Cool Books

Freedom, Inc.

The problem with many companies is that they judge employees on everything except “whether the job gets done and the customer is happy,” write Brian M. Carney and Isaac Getz in Freedom, Inc., as excerpted in the Wall Street Journal (10/15/09).

The authors draw from the philosophy of Jean-François Zobrist, a former chief executive, who observed that there are two kinds of companies — “how” companies and “why” companies.

The “how” companies “spend their time telling workers how to do their jobs,” while the “why” companies “replace all the ‘hows’ with a single question: Why are you doing what you’re doing?”

Where the “how” approach completely ignores customer happiness, the “why” question has only one answer, which is “to keep the customers happy.” And if you’re keeping the customer happy, the “how” is pretty much irrelevant.

The authors also write about “the hidden cost of top-down thinking,” which refers to a failure to account for “disengaged, stressed out, ill, or even absent” employees. This hidden cost results in “turnover, workplace stress, conflict-ridden labor relations,” as well as “a lack of innovation and slumping organic growth.”

They also call for a new kind of leadership, where leaders eschew status symbols and subordinate themselves to their employees. The key, they say, is to make your people feel like “human beings instead of human resources.”

Delete

It’s becoming more expensive to forget than to remember, suggests Viktor Mayer-Schönberger in his new book, Delete: The Virtue of Forgetting in the Digital Age, reviewed by Adam Keiper in the Wall Street Journal (10/23/09).

This is actually something of a contrarian perspective because some historians are concerned that the digital era is making it harder to keep permanent records: “Archivists and librarians have looked for strategies to preserve digital public records, with mixed success,” and some fear a “digital dark age” ahead.

But Viktor is looking at the issue differently. Observing that “the economics of storage has made forgetting brutally expensive,” he worries that this might inhibit us in a way that imposes on our sense of freedom.

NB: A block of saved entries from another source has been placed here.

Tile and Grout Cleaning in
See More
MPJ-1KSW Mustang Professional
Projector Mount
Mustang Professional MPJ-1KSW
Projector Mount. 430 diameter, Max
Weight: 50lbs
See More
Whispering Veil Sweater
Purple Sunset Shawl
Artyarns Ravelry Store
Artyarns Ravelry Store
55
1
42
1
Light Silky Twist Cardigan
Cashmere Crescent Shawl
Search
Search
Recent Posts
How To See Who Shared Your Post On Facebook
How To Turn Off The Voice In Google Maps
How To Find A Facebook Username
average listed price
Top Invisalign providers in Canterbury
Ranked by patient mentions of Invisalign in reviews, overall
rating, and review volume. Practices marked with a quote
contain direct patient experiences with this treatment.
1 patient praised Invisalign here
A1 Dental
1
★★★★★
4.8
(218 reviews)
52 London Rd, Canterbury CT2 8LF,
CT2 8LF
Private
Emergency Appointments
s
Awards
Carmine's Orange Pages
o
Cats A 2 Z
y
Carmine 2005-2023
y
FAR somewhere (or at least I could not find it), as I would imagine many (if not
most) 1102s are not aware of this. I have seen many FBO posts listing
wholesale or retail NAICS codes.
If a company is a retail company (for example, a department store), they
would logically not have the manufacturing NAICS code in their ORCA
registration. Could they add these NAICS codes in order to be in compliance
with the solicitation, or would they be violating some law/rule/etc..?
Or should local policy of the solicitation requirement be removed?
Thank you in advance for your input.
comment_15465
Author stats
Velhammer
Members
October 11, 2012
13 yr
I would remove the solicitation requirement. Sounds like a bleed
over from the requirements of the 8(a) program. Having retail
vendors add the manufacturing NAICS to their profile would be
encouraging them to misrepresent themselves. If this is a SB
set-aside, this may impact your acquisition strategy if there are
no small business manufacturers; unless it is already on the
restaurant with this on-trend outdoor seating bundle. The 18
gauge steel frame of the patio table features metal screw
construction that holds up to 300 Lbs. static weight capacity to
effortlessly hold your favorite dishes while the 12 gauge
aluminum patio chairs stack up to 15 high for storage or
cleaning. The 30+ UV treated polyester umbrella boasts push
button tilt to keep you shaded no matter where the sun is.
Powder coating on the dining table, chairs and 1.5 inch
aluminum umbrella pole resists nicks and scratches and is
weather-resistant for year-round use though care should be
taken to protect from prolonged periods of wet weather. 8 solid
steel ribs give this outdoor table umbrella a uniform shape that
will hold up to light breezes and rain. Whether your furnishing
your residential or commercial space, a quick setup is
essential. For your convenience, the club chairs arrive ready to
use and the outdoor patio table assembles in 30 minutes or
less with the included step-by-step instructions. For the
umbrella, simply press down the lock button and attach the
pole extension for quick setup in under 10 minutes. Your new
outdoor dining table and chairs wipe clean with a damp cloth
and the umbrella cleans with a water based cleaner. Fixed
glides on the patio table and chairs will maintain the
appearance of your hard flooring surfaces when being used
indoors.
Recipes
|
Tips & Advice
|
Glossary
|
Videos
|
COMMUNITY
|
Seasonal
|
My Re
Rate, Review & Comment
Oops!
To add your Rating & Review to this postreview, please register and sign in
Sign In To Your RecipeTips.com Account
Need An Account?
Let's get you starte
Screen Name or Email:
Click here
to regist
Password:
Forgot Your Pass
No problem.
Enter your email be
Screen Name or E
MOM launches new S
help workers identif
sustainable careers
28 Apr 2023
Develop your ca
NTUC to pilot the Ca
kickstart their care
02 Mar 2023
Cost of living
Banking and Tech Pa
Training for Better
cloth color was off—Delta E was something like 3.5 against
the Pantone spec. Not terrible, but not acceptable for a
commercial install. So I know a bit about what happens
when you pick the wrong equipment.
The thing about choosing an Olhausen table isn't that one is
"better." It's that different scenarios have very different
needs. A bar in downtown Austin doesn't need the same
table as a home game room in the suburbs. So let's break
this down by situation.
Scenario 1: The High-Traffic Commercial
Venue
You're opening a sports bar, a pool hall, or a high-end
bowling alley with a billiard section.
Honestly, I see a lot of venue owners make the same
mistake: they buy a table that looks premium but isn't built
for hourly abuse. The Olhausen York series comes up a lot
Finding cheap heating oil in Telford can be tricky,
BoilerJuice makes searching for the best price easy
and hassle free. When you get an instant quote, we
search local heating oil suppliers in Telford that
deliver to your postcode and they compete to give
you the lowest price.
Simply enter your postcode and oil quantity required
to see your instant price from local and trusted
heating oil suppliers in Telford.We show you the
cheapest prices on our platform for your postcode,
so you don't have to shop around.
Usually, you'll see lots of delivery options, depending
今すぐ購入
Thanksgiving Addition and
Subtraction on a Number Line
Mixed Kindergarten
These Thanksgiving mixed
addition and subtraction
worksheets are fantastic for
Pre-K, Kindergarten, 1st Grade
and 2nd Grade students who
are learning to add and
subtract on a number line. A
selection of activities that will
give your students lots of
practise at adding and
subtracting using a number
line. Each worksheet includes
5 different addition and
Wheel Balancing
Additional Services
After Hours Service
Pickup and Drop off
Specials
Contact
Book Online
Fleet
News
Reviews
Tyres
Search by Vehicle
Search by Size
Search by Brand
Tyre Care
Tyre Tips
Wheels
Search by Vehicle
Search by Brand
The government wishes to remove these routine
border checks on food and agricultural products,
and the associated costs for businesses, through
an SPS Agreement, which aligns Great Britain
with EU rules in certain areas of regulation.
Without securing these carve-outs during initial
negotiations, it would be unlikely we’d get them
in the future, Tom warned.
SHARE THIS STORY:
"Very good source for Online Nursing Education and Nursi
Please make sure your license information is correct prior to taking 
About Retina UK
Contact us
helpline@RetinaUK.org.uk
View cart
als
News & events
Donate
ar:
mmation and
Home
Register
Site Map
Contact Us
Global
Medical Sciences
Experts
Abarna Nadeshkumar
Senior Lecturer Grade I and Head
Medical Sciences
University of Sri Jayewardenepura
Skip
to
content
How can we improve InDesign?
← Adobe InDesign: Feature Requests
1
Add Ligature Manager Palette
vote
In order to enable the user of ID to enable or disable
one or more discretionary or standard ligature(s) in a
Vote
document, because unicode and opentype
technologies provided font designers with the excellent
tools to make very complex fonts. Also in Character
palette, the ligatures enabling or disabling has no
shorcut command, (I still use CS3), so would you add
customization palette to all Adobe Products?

He frets, for example, that our children might not speak their minds online for “fear their blunt words might hurt their future career.” His solution involves a system of data “expiration dates,” on the assumption that “getting people to constrain what they desire to share is difficult.”

Eating the Dinosaur

In his new book, Eating the Dinosaur, Chuck Klosterman frets over the state of American pop culture as he makes “an eloquent defense of it,” writes Michael MacCambridge in the Wall Street Journal (10/23/09).

The book consists of a series of essays, covering a spectrum of pop-culture topics, “from the lasting appeal of Abba to the annoying staying power of sit-com laugh tracks; from the nearly forgotten 1980s basketball star Ralph Sampson to Garth Brooks’ critically dismissed foray into rock.”

He writes a “well-reasoned” essay on “the ethics of time travel,” in which he admits that “there’s an inherent goofballedness in debating the ethics of an action that’s impossible.”

He provides an analysis of the Unabomber’s 35,000-word manifesto, and finds “not the lunatic ravings of a terrorist but something more disturbing: In addition to being an attack on technological civilization, the manifesto was a trenchant media critique that strikes him as more incisive than ever in the age of the internet.”

 Indeed, the recurring theme throughout the book “is that we are so saturated by media that its sheer omnipresence not only alters our sense of reality but also prevents many of us from comprehending the degree to which that omnipresence exists.”

Along the way, he raises questions that help re-frame our view of “media, truth and discourse in the modern age,” such as whether “Bob Dylan is a good singer or a bad singer … That’s the essential question of all criticism, right?”